Lectura 2:00 min
Empresarios argentinos, padre e hijo, admiten corrupción en FIFA y evitan juicio en EU
Documentos judiciales indican que padre e hijo acordaron y efectuaron pagos por decenas de millones de dólares en sobornos a dirigentes del fútbol.

Hugo (izq.) y Mariano (der.) Jinkis, padre e hijo, propietarios de la empresa de marketing deportivo Full Play
Dos empresarios argentinos del marketing deportivo implicados en el escándalo de corrupción que sacudió a la FIFA admitieron este jueves haber pagado sobornos a dirigentes del fútbol internacional para asegurarse lucrativos contratos de transmisión, en un acuerdo con la fiscalía estadounidense que les permitirá evitar un juicio.
Hugo Jinkis y su hijo Mariano fueron procesados tras la investigación lanzada en 2015 por las autoridades de Estados Unidos, una causa que destapó una extensa red de corrupción en la FIFA y que involucró a la Conmebol y Concacaf.
Te puede interesar
El caso, que incluyó arrestos de altos dirigentes en Zúrich, desencadenó una oleada de acusaciones, condenas y declaraciones de culpabilidad que transformó el panorama del fútbol mundial.
Como parte de un acuerdo de procesamiento diferido, la justicia estadounidense retirará los cargos de fraude que pesaban sobre ambos empresarios.
A cambio, los Jinkis reconocieron haber participado en un esquema para defraudar a la FIFA, la Concacaf y la Conmebol, además de aceptar la confiscación de 50 millones de dólares.

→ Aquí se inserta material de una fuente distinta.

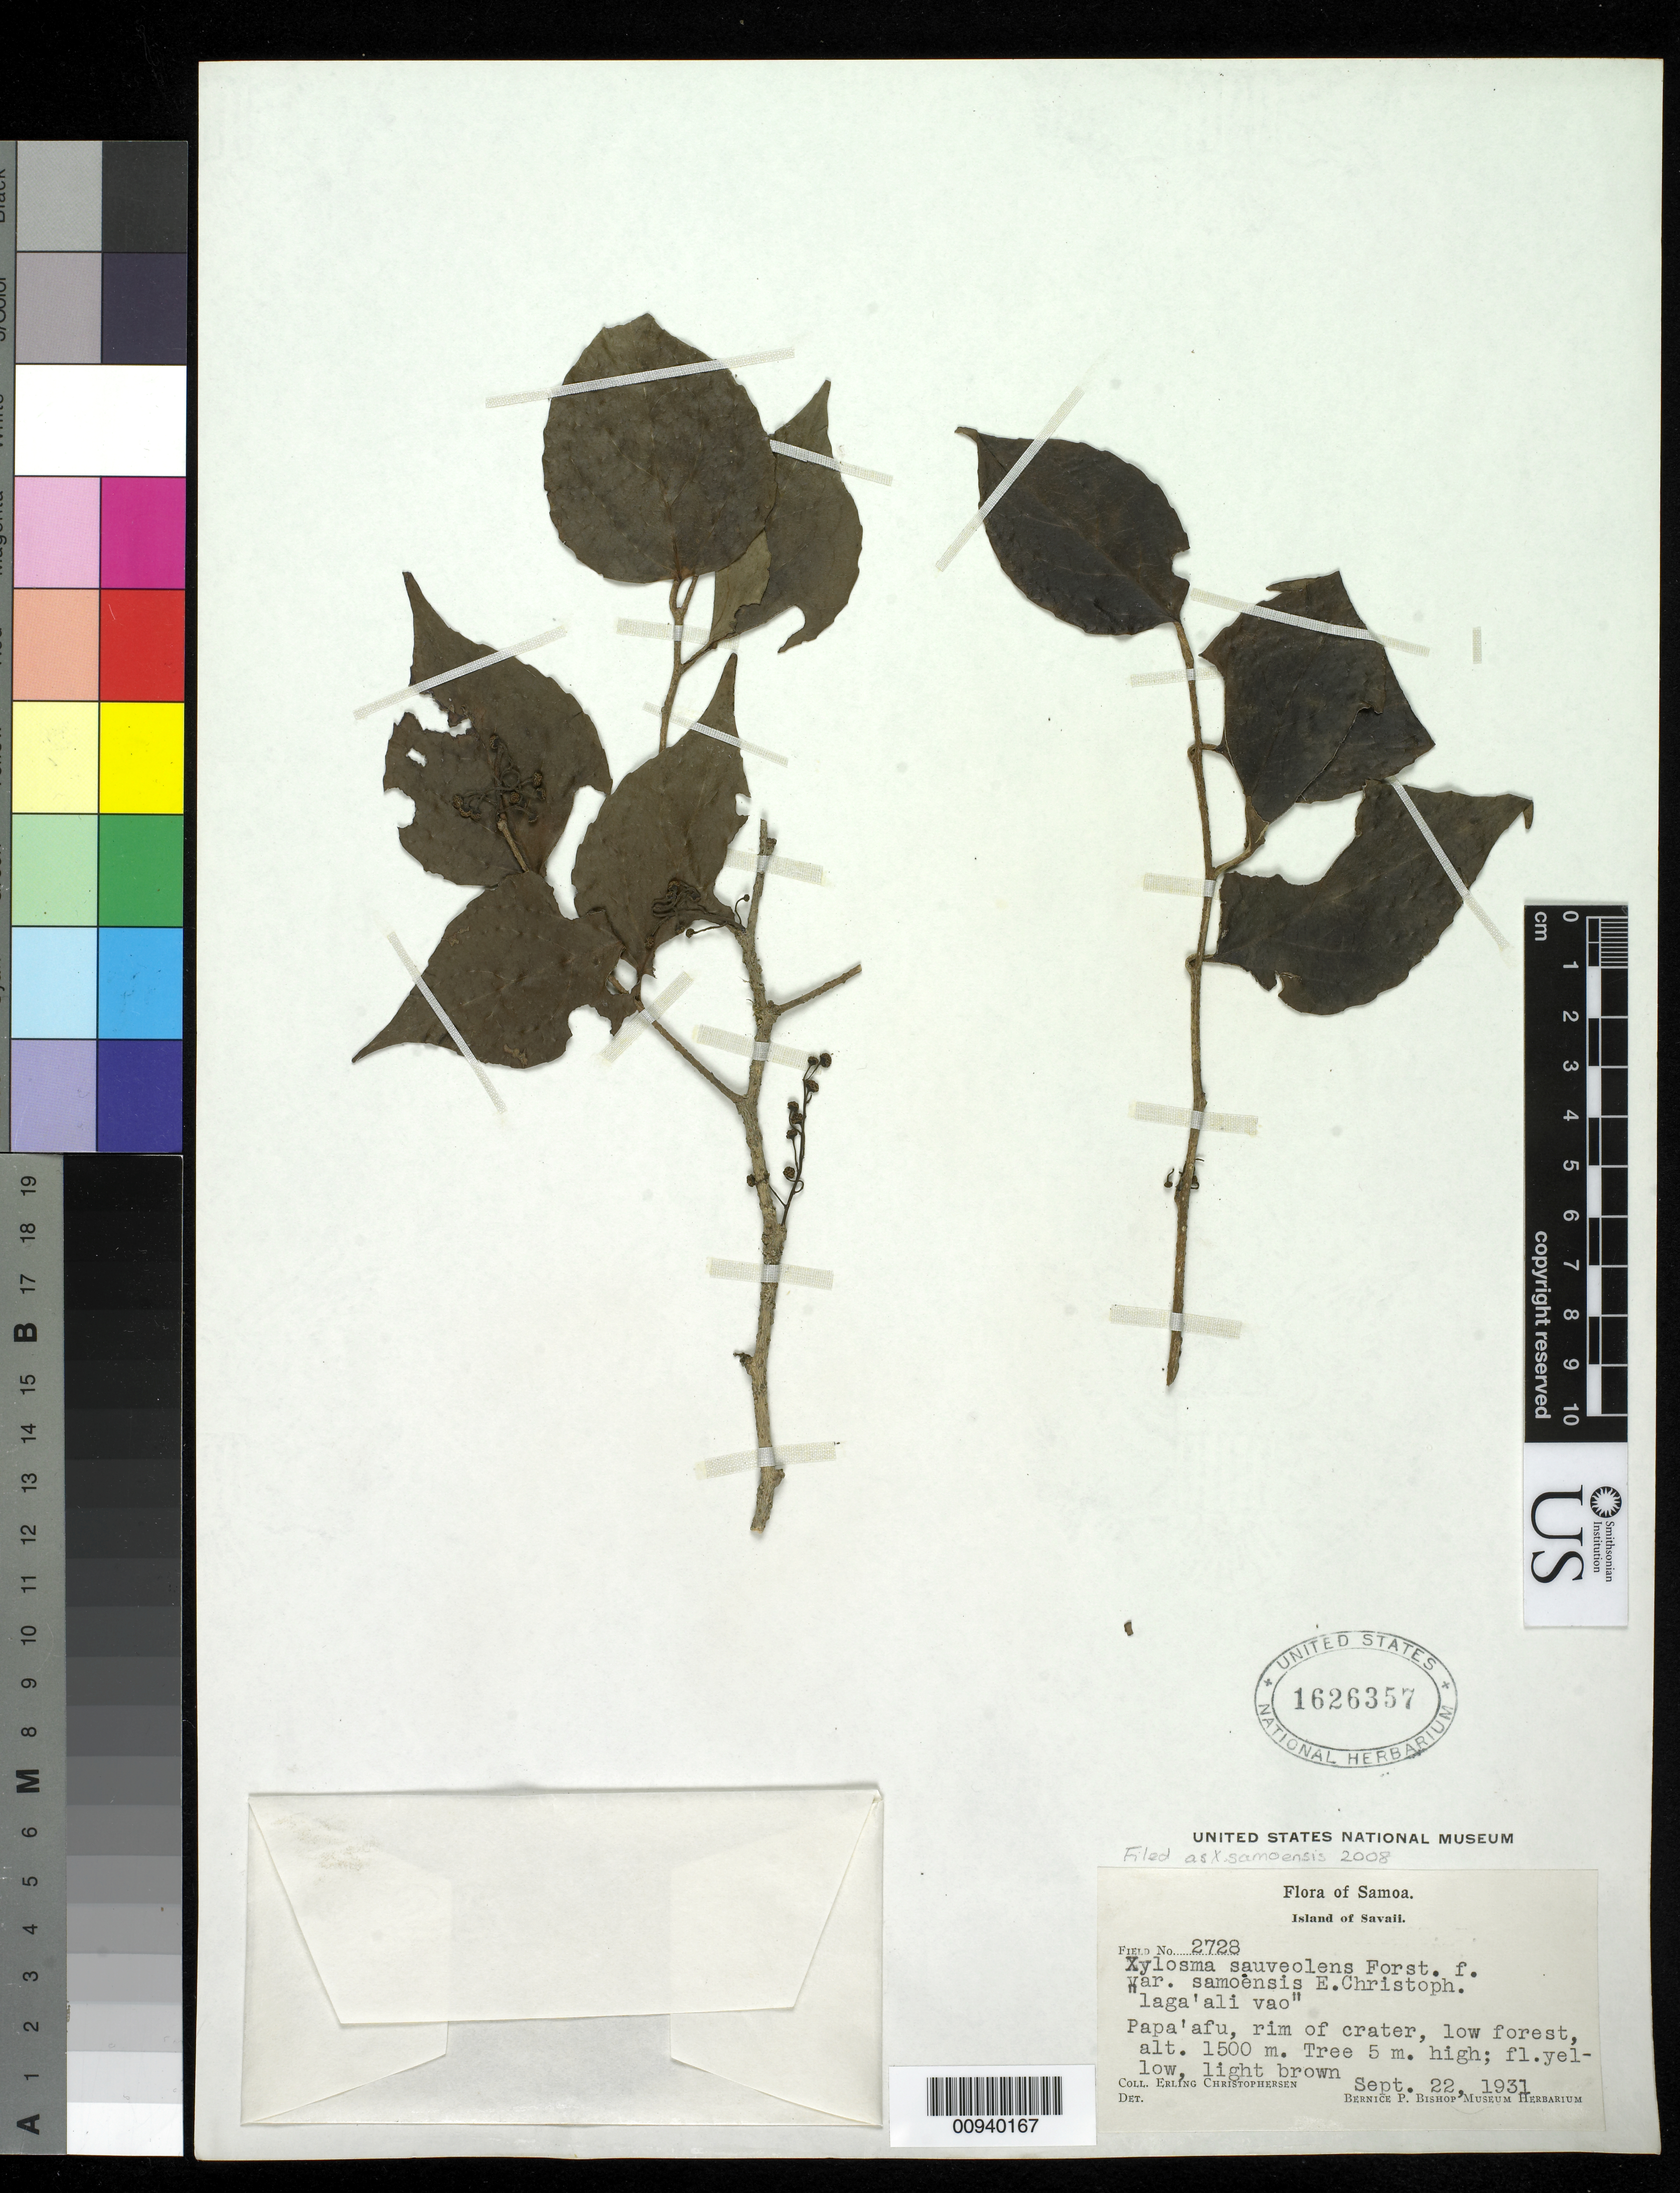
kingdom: Plantae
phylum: Tracheophyta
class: Magnoliopsida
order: Malpighiales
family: Salicaceae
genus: Xylosma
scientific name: Xylosma samoensis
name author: (Christoph.) Sleumer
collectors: E. Christophersen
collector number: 2728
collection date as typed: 22 Sep 1931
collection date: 1931-09-22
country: Samoa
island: Savai'i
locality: Papa'afu, rim of crater, low forest.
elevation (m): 1500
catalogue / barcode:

Según documentos judiciales, padre e hijo acordaron y efectuaron pagos por decenas de millones de dólares en sobornos a dirigentes del fútbol con el objetivo de asegurar apoyo para obtener derechos de transmisión y comercialización de diversos torneos internacionales.
Los Jinkis, copropietarios de la firma argentina Full Play, utilizaron esos pagos ilegales para asegurarse contratos vinculados a competiciones como la Copa América y las eliminatorias mundialistas, de acuerdo con las autoridades estadounidenses.
Te puede interesar
Este caso se enmarca en el denominado "FIFAgate", una historia de corrupción masiva que empezó en 1991 y que el FBI empezó a investigar con ayuda de un dirigente arrepentido, Chuck Blazer (miembro del Comité Ejecutivo de la FIFA y ex secretario general de la Concacaf), que había sido acusado en Estados Unidos de fraude fiscal.
En 2015, la fiscalía estadounidense acusó a miembros de la FIFA, Conmebol y Concacaf, así como a ejecutivos de marketing deportivo, por su presunta participación en esquemas de soborno. Muchos, se declararon culpables. Otros murieron en el proceso.